▶ EXTRAIT FOURNI:

◆ ◆ ◆ ◆ ◆

Cette convention " a pour objectif clairement défini de promouvoir des relations de coopération judiciaire entre les Etats contractants pour faciliter la reconnaissance et l'exécution des décisions étrangères en matière de garde et de droit de visite ", explique le ministère de la justice.
Mais un point pourrait jouer en faveur de Saminou Nioka. La mère de Shaya n’est pas de nationalité Egyptienne mais Française.
" Cela arrive très souvent dans les enlèvements internationaux parentaux que le parent qui enlève parte dans son pays d’origine ", rappelle l’avocate. " Dans ces cas-là, effectivement, il y a une protection du national par son pays donc du parent qui vient de ce pays. Donc cela s’explique. Mais là, on n’a effectivement pas d’explication et pour deux raisons : cette enfant est française sans double nationalité, les deux parents sont Français sans double nationalité, et Madame travaille dans une institution qui est subventionnée par la France. Donc, on ne comprend pas cette non-exécution du mandat d’arrêt ".

◆ ◆ ◆ ◆ ◆

▶ DONNÉES FOURNIES:
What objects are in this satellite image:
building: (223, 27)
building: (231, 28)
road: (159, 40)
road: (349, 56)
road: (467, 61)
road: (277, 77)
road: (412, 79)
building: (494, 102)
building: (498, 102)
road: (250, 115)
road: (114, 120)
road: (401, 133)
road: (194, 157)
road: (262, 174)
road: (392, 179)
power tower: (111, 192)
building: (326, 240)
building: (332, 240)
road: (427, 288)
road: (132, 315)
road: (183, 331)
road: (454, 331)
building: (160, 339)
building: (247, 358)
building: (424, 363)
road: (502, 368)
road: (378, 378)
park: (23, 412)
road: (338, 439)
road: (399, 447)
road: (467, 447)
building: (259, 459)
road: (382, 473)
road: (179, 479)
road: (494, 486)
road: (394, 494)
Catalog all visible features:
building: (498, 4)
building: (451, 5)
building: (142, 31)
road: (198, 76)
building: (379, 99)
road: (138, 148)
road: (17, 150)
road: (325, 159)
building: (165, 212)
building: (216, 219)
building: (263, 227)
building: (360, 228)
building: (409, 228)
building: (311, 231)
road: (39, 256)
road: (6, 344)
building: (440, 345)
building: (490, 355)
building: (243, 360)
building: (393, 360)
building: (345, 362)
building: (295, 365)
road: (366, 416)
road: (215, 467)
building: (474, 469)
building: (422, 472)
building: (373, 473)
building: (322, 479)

◆ ◆ ◆ ◆ ◆

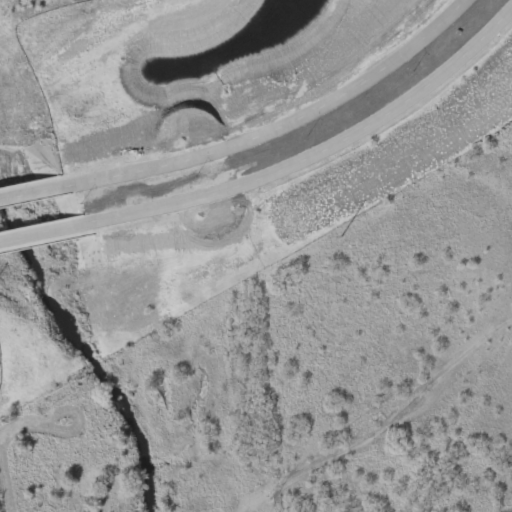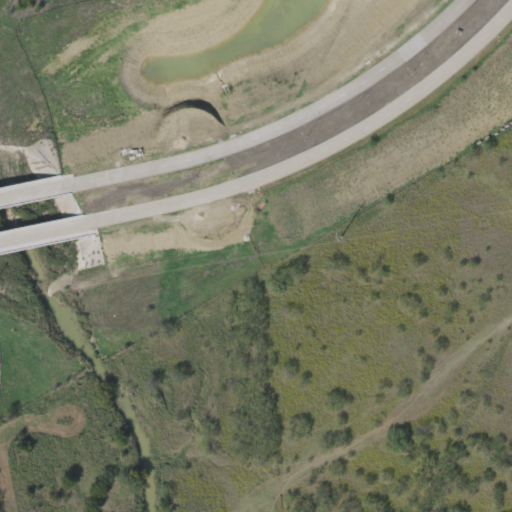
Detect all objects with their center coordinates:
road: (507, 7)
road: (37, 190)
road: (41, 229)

◆ ◆ ◆ ◆ ◆

▶ CONSIGNE:
Reformulez sous forme de liste le paragraphe de l'extrait qui commence par « Cela arrive très souvent », en conservant ses faits principaux.

▶ ZONE DE RÉPONSE:
- Selon l'avocate, dans les enlèvements internationaux parentaux, le parent qui enlève part souvent dans son pays d'origine, lequel protège alors son ressortissant.
- Ici, cette explication ne tient pas, pour deux raisons :
  - l'enfant et ses deux parents sont Français, sans double nationalité ;
  - la mère travaille dans une institution subventionnée par la France.
- La non-exécution du mandat d'arrêt reste donc incomprise.